Re: ORBit mail 1 - Multiple-inheritence



Phil Dawes <philipd@parallax.co.uk> writes:
> [snip]

I agree with Phil's analysis up to this point.

> Suggestions for ORBit
> ---------------------
>
> Either we ditch Multiple Inheritence, or we ditch the implicit casting
> part of the C-language mapping - AFAIK we can't have both without gross
> inefficiency.

IMHO you can have both, and the overheads are well within acceptable
limits. See below.

> I don't think we should ditch multiple inheritence because it is a
> cornerstone of the corba object model. In addition, it is very useful
> for mix-in objects. These are objects which support interfaces that
> are not part of their 'semantic' type but merely add some extra
> functionality - e.g. To make objects 'streamable' by adding the
> streamable interface to the inheritence tree.

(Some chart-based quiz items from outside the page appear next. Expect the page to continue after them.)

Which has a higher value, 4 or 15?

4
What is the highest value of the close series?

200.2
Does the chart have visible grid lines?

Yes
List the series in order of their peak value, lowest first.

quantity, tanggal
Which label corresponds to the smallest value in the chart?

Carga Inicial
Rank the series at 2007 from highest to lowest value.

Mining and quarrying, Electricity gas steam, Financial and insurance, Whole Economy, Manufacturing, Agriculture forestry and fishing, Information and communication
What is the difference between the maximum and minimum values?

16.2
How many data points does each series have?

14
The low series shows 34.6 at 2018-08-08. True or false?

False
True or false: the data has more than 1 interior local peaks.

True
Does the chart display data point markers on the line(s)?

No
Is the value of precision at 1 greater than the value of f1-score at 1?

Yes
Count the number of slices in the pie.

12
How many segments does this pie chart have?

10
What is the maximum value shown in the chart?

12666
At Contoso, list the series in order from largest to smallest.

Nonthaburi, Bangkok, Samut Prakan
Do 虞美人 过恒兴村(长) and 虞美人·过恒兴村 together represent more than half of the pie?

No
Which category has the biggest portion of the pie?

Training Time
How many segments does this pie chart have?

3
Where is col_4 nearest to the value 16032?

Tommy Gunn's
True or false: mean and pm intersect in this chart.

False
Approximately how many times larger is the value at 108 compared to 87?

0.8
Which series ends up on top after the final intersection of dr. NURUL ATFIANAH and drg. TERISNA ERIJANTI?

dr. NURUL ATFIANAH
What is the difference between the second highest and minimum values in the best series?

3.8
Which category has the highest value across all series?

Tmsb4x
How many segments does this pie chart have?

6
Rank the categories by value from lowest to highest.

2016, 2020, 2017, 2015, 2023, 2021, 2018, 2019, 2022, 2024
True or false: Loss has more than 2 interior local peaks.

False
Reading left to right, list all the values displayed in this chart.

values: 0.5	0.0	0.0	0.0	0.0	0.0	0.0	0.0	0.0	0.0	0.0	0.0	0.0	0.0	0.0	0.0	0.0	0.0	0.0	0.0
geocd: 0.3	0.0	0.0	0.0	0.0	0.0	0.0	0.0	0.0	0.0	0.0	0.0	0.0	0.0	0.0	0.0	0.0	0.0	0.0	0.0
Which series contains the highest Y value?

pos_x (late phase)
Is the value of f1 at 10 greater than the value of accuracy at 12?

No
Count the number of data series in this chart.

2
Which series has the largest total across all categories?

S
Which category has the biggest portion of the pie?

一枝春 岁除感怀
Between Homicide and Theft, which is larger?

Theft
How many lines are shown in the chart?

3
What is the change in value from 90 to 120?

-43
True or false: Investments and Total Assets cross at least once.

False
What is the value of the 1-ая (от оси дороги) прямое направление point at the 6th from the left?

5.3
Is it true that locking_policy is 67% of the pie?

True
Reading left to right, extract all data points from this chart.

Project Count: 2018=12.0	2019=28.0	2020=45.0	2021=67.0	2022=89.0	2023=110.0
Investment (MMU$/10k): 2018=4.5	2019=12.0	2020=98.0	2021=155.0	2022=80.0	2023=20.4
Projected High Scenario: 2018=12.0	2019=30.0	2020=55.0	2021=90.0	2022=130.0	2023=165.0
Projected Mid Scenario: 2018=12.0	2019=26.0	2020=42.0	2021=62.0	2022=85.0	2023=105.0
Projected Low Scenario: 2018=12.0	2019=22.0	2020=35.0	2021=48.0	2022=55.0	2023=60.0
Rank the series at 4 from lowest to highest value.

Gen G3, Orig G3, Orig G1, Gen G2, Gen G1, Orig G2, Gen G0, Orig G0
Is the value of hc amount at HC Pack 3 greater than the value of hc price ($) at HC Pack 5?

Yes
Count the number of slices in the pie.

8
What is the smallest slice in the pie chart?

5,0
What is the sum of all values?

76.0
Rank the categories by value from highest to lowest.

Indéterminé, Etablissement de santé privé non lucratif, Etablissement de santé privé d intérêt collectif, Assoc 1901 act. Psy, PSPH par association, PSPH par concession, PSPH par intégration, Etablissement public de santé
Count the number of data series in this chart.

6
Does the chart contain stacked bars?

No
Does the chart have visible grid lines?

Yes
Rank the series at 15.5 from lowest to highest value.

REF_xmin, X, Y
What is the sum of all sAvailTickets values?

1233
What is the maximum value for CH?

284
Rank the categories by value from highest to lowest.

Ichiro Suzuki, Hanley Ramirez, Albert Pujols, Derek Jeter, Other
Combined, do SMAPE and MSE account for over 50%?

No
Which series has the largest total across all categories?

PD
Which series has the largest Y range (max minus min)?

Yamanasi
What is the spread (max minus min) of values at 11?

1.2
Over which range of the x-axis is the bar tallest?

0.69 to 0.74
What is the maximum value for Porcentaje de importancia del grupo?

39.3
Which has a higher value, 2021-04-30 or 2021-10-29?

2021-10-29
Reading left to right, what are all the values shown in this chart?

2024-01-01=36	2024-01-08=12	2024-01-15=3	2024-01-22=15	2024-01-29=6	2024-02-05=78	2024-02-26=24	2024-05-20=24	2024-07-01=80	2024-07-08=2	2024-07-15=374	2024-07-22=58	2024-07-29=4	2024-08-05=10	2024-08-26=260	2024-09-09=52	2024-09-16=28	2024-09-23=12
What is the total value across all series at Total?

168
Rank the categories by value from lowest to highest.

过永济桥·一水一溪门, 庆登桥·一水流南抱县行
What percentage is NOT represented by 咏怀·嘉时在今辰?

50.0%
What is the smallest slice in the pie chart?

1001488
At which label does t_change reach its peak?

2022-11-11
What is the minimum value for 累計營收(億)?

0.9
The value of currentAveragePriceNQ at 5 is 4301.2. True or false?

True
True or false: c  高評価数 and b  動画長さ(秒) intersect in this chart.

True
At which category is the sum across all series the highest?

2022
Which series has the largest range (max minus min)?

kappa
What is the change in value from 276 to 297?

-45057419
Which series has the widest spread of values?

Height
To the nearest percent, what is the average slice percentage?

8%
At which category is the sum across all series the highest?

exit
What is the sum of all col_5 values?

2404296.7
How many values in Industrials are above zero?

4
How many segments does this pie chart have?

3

Ditching MI is tantamount to ditching CORBA. You might as well throw
out the whole spec.

> Ditching the implicit upcasting rule from the C-Mapping means
> providing an explicit way of casting object pointers to their base
> interfaces. This may be a function or macro.

If you do this, you aren't implementing the CORBA C mapping (since
"all object references are of the well-known opaque type CORBA_Object"
- section 19.3 of the CORBA v2.2 spec). So, unless there is _another_
C mapping which does conform, ORBit will not be CORBA-complient.

(IMHO, there are a number of good reasons to supply an additional C
mapping with deviates from the CORBA C mapping. But the CORBA C
mapping has to be supplied as well.)


But, as I said, there is a way to have full CORBA compliance and an
efficient C mapping. There is nothing that requires invocations to be
dispatched directly through the C mappings ugly "vepv"
arrangement. The object reference can point to a pointer to a vtable
with a nice layout, just like in C++ implementations.

Of course, these vtables have to be built by the ORB. There are a
limited number of ways for a CORBA program to convert a servant
(i.e. the data structure representing the object implementation) to an
object reference. For instance, the servant_to_reference POA operation
(p9-36). So when an object reference is first produced for a servant,
the vtable can be built. The function pointers in the vepv can be
copied over into the vtable.

Here's what my current design looks like:

For:
interface A { void m1(); };
interface B { void m2(); };
interface C : A, B { void m3(); };

On the client side, a reference to a C looks like:

 Object Reference       Object descriptor        Vtables containing
 (a CORBA_Object)      (an array of void*)        function pointers

     a_C     -------->  C_vtbl          -------------> m1
                        void *private                  m3
                        void *servant
                        B_vtbl          -----\
                        void *private         \
                        void *servant          \-----> m2


The layount of this vtables handles MI and implicit upcasts, just like
C++.

The object descriptor contains pointers to vtables, plus pointers for
the private use of the ORB, plus pointers to the servant. These are
repeated to make implicit upcasting work correctly.

The significant trick here is that the servant pointers are held
within the object descriptor, rather than being derived from it
address. This allows function pointers from the epv to be used
directly in the vtables, without any kind of thunking. Object
descriptors get built by the ORB when an object reference is first
needed for an servant.

Method invocations in C work like:

/* Produced by IDL compiler: */
void C_m2(CORBA_Object a_C, CORBA_Environment *ev)
{
    void **obj_descr = a_C;

    ((void (*)(void))obj_descr[4][0])(obj_descr[6], ev);
}

(Note that this does not fully conform the the C mapping, since a_C
may not actually point to an instance of the interface C. Thus an
extra test/conversion is required here; yet another flaw in the CORBA
C mapping.)

Hopefully you can see that this can call directly into a C
servant. 

This is slightly more expensive than a C++ virtual function call, but
not by a great deal. (And unlike C++ virtual function calls, it
doesn't need thunks to cope with MI!)

This design is also much more friendly towards object implementations
in other languages (especially C++).